Here is what Pauline found in her first year:

  1. She knows she is a teacher because she cares that students get it right.
  2. Grammar has to make its way back into the high school curriculum.
  3. Writing teachers need to be writers.
  4. Standardized testing has ruined education.
  5. Some students need to take a year (at least) off before going to college.
  6. Vocational school needs to be a bigger and more respectable option for graduating high school students.
  7. Parents should encourage their kids who are not ready for a 4-year school to go to a community college for at least 1 year.
  8. Parents need to know when to help and when to let their kids learn it ‘the hard way.’
  9. People are dealing with a lot of crap in their lives.
  10. Learning to write well is one of the most rewarding skills we can acquire!

As I ponder my past and present experiences with students, and although I wholeheartedly agree with everything Pauline has said here, I particularly carry the flag for numbers 2 and 10. Students come to college without grammar skills. It starts with punctuation, or rather, lack-there-of.

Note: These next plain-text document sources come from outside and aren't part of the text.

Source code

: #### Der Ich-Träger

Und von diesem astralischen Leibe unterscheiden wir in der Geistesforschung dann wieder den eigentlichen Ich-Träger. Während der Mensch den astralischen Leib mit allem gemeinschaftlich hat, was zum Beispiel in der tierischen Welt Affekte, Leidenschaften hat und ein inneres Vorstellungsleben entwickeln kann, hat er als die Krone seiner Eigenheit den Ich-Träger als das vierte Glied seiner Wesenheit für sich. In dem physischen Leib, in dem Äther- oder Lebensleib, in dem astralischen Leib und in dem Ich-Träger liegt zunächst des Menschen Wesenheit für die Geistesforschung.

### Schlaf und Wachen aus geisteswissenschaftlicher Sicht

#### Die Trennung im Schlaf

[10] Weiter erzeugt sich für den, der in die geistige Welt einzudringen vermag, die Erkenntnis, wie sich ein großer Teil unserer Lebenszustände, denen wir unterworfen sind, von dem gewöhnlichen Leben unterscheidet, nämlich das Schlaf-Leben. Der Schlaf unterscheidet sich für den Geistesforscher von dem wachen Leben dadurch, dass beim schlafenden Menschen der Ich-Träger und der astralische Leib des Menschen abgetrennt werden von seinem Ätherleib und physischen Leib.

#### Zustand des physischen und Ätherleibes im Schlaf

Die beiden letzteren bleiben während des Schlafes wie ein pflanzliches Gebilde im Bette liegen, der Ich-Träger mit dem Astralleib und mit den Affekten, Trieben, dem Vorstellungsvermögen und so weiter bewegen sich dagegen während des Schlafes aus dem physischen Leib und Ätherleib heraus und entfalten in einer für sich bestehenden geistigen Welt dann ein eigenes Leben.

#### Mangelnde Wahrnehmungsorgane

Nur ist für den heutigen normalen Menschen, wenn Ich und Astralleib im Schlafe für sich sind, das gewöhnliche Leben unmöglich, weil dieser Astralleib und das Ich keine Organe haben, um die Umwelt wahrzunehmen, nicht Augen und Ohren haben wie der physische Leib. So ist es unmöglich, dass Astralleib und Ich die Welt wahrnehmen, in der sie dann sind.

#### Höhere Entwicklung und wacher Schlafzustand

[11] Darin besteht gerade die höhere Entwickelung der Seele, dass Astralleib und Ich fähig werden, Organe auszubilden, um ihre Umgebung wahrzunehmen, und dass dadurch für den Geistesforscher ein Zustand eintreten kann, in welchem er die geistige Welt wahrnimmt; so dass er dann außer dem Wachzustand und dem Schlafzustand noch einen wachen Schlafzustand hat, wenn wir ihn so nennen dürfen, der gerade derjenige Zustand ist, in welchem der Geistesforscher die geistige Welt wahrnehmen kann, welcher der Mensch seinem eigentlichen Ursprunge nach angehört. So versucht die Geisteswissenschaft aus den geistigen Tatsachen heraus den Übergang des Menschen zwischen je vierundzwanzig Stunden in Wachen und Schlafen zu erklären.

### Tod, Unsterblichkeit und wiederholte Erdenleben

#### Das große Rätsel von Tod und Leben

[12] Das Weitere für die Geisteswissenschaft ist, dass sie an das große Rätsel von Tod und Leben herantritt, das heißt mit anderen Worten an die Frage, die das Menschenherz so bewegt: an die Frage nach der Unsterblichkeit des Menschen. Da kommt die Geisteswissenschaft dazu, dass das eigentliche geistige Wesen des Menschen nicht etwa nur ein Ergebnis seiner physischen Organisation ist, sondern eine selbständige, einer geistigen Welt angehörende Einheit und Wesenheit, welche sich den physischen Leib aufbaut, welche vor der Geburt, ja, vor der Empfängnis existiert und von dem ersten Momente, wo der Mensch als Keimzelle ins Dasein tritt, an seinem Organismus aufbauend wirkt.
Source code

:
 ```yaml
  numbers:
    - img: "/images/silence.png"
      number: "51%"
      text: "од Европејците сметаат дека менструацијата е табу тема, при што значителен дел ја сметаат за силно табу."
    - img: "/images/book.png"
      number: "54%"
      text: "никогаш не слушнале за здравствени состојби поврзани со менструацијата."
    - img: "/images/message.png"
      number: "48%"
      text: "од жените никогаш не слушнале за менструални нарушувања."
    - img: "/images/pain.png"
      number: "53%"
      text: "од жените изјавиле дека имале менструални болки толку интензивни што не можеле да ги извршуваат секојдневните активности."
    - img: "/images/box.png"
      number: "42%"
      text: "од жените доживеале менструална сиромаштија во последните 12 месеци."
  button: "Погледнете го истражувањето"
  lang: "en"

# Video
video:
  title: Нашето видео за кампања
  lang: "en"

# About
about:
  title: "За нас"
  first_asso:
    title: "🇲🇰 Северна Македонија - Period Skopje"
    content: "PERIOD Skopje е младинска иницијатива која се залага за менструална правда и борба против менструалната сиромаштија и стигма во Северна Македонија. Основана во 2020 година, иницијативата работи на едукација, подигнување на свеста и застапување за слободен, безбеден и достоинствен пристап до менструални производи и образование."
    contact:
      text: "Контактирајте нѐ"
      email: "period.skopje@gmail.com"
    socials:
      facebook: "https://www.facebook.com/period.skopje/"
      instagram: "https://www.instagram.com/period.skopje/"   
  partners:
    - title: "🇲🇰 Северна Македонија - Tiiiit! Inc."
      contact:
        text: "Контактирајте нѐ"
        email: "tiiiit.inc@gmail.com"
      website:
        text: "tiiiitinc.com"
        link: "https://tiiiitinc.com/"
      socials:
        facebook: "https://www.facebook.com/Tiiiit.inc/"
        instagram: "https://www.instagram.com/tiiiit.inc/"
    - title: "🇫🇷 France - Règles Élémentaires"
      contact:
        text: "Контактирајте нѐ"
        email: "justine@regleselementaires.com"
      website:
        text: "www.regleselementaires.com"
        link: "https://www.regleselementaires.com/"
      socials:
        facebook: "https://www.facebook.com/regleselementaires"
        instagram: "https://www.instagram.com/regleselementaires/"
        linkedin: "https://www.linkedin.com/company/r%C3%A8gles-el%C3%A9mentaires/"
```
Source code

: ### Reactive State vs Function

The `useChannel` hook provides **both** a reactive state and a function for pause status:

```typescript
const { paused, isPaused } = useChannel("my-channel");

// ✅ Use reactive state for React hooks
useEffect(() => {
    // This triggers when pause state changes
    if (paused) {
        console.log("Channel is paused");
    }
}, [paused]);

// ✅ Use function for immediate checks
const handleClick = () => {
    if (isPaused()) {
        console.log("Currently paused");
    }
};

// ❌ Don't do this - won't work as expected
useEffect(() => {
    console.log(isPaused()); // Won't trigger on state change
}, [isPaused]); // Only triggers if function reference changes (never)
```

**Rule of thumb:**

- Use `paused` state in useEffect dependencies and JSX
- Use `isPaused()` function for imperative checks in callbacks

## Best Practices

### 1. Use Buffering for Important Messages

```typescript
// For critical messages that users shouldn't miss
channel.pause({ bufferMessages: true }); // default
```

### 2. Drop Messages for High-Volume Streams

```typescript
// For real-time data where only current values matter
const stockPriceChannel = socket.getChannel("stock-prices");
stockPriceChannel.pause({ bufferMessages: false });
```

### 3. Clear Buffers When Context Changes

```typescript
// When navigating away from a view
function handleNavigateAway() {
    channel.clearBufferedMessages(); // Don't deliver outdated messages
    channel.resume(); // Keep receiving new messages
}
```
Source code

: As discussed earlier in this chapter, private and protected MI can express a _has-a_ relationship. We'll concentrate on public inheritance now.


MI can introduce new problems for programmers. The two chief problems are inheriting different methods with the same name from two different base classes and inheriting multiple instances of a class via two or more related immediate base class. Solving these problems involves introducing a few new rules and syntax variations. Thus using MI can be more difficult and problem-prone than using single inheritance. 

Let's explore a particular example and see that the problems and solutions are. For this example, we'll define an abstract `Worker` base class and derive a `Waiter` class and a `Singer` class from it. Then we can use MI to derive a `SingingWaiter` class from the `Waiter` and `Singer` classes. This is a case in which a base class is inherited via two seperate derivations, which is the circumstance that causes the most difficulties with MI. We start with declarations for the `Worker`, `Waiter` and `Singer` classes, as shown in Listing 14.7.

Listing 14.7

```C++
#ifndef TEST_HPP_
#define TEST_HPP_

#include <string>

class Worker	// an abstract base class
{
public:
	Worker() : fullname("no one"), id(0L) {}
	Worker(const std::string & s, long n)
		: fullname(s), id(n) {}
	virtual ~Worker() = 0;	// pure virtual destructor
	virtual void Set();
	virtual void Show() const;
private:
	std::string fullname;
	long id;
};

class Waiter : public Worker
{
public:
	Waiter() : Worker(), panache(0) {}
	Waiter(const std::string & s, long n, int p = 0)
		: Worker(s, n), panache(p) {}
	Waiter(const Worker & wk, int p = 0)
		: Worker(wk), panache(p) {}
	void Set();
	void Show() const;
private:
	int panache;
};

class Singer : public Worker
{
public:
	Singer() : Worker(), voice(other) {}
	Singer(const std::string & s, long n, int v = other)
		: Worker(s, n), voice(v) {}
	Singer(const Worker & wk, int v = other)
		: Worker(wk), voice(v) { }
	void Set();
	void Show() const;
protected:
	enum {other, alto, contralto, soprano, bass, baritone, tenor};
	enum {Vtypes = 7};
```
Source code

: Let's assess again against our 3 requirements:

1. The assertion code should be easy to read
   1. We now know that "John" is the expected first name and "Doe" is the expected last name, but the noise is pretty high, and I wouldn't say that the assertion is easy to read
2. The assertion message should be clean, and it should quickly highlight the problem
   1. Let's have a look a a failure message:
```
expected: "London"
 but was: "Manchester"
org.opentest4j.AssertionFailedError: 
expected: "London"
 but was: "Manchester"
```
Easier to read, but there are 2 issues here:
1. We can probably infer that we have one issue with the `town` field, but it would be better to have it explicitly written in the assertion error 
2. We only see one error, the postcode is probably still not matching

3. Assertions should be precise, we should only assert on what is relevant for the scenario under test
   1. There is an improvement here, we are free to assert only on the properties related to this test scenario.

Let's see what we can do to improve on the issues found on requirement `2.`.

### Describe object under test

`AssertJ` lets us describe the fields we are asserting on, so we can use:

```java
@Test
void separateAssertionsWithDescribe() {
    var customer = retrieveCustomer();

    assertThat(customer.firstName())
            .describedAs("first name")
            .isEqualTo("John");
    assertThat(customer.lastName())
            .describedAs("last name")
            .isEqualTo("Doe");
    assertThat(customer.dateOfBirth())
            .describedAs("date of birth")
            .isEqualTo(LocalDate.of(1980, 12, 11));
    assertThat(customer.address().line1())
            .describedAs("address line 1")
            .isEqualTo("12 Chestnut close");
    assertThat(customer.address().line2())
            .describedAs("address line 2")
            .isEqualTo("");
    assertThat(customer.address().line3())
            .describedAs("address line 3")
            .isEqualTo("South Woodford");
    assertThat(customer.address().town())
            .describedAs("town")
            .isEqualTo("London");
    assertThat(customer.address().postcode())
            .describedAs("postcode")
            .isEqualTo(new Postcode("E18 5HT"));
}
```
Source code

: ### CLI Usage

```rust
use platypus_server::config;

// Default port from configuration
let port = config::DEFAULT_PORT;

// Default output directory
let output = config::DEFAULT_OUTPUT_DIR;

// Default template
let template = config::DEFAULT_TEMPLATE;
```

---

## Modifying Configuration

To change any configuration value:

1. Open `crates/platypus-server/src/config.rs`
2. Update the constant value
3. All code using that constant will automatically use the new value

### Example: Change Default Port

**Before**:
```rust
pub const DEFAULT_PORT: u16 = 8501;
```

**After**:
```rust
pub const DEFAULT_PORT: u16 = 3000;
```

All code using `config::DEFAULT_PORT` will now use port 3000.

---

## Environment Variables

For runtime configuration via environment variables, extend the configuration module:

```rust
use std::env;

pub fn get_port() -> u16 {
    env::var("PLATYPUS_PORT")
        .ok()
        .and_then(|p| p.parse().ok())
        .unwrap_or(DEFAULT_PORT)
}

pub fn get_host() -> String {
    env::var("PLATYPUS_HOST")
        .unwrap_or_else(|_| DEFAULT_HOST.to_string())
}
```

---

Comma usage causes immediate panic and either students place them all over the page—and I mean ALL over,  or they are nowhere to be found.  Forget colons and semicolons – students have not a clue what these are let alone how they should be used.  Sentence structure is also a major issue: fragments, run-ons and comma splices abound. I dare not use the technical terminology for fear of watching eyes glaze, so I constantly seek clever and simple ways to teach the concepts without the scary labels.

Second for me is the thrill of learning to write well. I was an English nerd dating back to elementary school. I loved diagramming sentences (my students today don’t even know what this is), writing essays and poems, and taking those grammar tests that my friends detested. As the nerd, I always got the A while many of my friends struggled  for a C. A or C, the thing about it back then was we cared about whether we could write. English as a subject was a big deal and perfection was realistically sought after – the nuns made sure of it.

All of what Pauline says is true. Not only do students come to college never having diagrammed a sentence, they know none of the terms that were drilled into us back when: participle, present perfect, compound complex sentence or even past, present and future verb tenses. Admittedly, I don’t think the terms are important, but what I do think is imperative is that students know how to place a comma, write a correct sentence and construct a decently written message.

After all, this is the age when it’s not who you see or speak with that counts (though I fully believe these should also count), it’s how you write that determines your image – good or bad. Imagine: if writing skills continue to deteriorate, then no one will be able to recognize or care about quality in the written word. Where will that then leave us as a civilization?